In Valencian there is one affricate, ‘dZ’ which is trained as a combination of the phonemes /d/ and /Z/

/dZ/ fotomuntatge /futumuntadZ@/

Nasals

There are four nasals in Valencian, /m/, /n/, /N/, and /J/.

/m/ mes habitualment quelcom /mes/ /@bitualmen/ /k@lkOm/
/n/ nata organitzar pagament /nat@/ /urg@nidza/ /p@g@men/
/N/ significa cinc /siNnifik@/ /siN/
/J/ acompanyar any /@kump@Ja/ /aJ/

Laterals

There are two laterals in Valencian, /l/ and /L/.

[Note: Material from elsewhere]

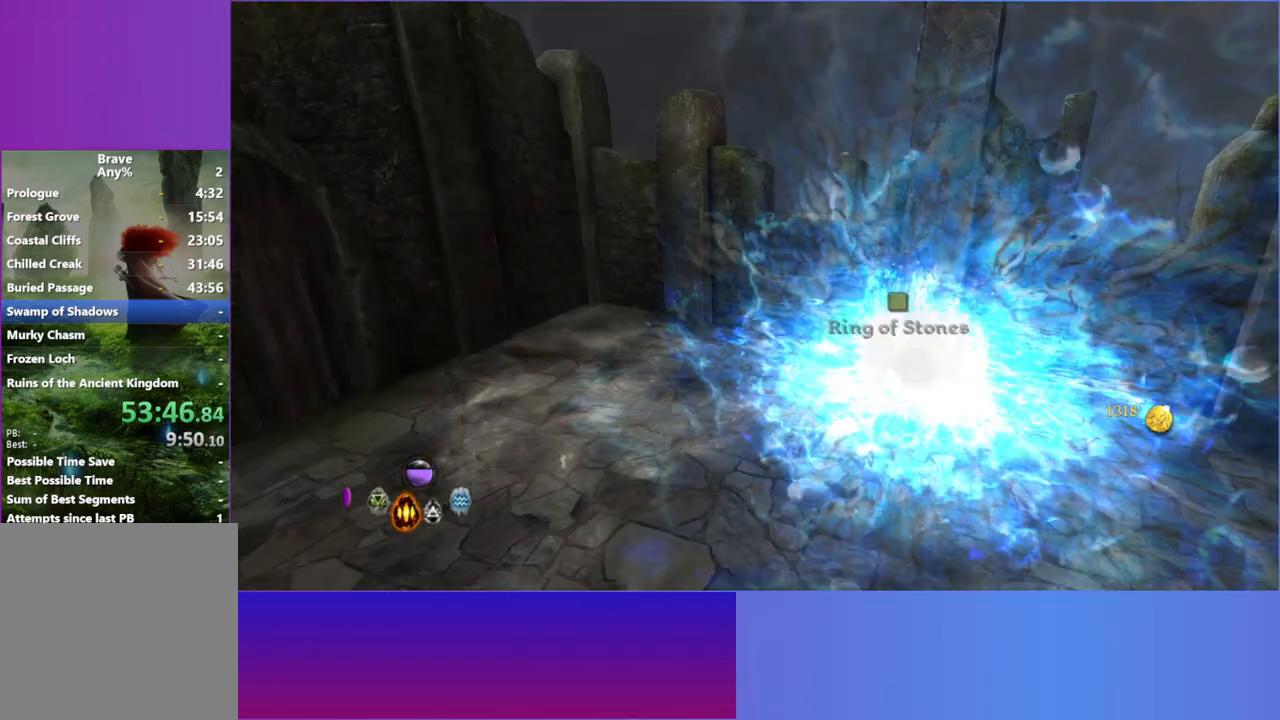
{"buttons": ["Y"], "left_stick": "center", "right_stick": "center", "events": [[83, "Y", "down"], [200, "Y", "up"], [250, "left_stick", "center"], [283, "Y", "down"], [383, "Y", "up"], [450, "Y", "down"]]}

/l/ lògica diabòlic mal /lOZik@/ /di@bolik/ /mal/
/L/ lluna mallorca castell /Lun@/ /m@LOrrk@/ /k@steL/

Trills

There are two trills in Valencian, /r/ and /rr/.

/r/ compra /kompr@/
/rr/ racista sorprendre valor /rr@sist@/ /surrpEndr@/ /b@lorr/

Valencian vowels

Single vowels (monophthongs)

The Valencian language has seven distinguishable monophthongs:

/a/ cada caminar /kad@/ /k@mina/
/e/ ella gomera porter /eL@/ /gumer@/ /purrte/
/E/ època aquella què /Epuk@/ /@kEL@/ /kE/
/i/ hipnòtic idea imaginar introduir /ibnOtik/ /ide@/ /im@Zina/ /intrudui/
/o/ onze operadora operació /onz@/ /up@r@dor@/ /up@r@sio/
/O/ òptica amazònica /Optik@/ /@m@zOnik@/
/u/ homòfon important menú /umOfun/ /impurrtan/ /m@nu/

Semi-vowels

There are three semi-vowels in Valencian:

/j/ ioga vizcaya massai /jOg@/ /biSkaja/ /m@saj/
/w/ washington ambigua europeu /waSinton/ /@mbigw@/ /@wrupEw/
/@/ evitar exagerat fantasia /@bita/ /@gz@Z@rat/ /f@nt@zi@/

Specific pronunciation transcription methods

The grapheme <h>

There is no phonetic realization of the grapheme <h>. For example:

hotel /utEl/

Transcription of the fricatives /s/ and /z/

The voiceless fricative /s/ occurs before vowels, voiceless consonants and at the end of a word. For example:

sala /sal@/
absorbit /@psurbit/
articles /@rrtikl@s/

The voiced fricative /z/ occurs before voiced consonants or between two vowels. For example:

anglicismes /@Nglisizm@s/
bellesa /b@LEz@/

Transcription of the trills /r/ and /rr/

The trill /r/ appears in the middle of a word between two vowels and between a vowel and a consonant other than <n>, <l>, or <s>. For example:

bolero /buleru/
celebrar /s@l@bra/

The trill /rr/ appears at the beginning and at the end of a word. In the middle of a word, its position is between two vowels or between a vowel and a consonant other than <n>, <l>, or <s>. For example:

realitat /rre@litat/
familiar /f@miliarr/
catorze /k@torrz@/

Transcription of the nasals /J/ and /N/

The grapheme <ny> is always represented by the SAMPA symbol /J/.

companyia /kump@Ji@/
desengany /d@z@NgaJ/

The nasal /N/ appears before the phonemes /g/ and /k/ and word final. For example:

lingüista /liNgwist@/
banc /baN/

Transcription of the affricate /dZ/

/dZ/ usually appears between two vowels and is represented orthographically as <tg> or <tj>.

paisatge /p@jzadZ@/
lletjos /LedZus/

Pronunciation of foreign words

When there is a need to transcribe foreign words, the general rule is to transcribe those words with the same SAMPA symbol set than the rest. In case of a Valencian transcription you have to transcribe every word of the dictionary with the Valencian SAMPA symbols.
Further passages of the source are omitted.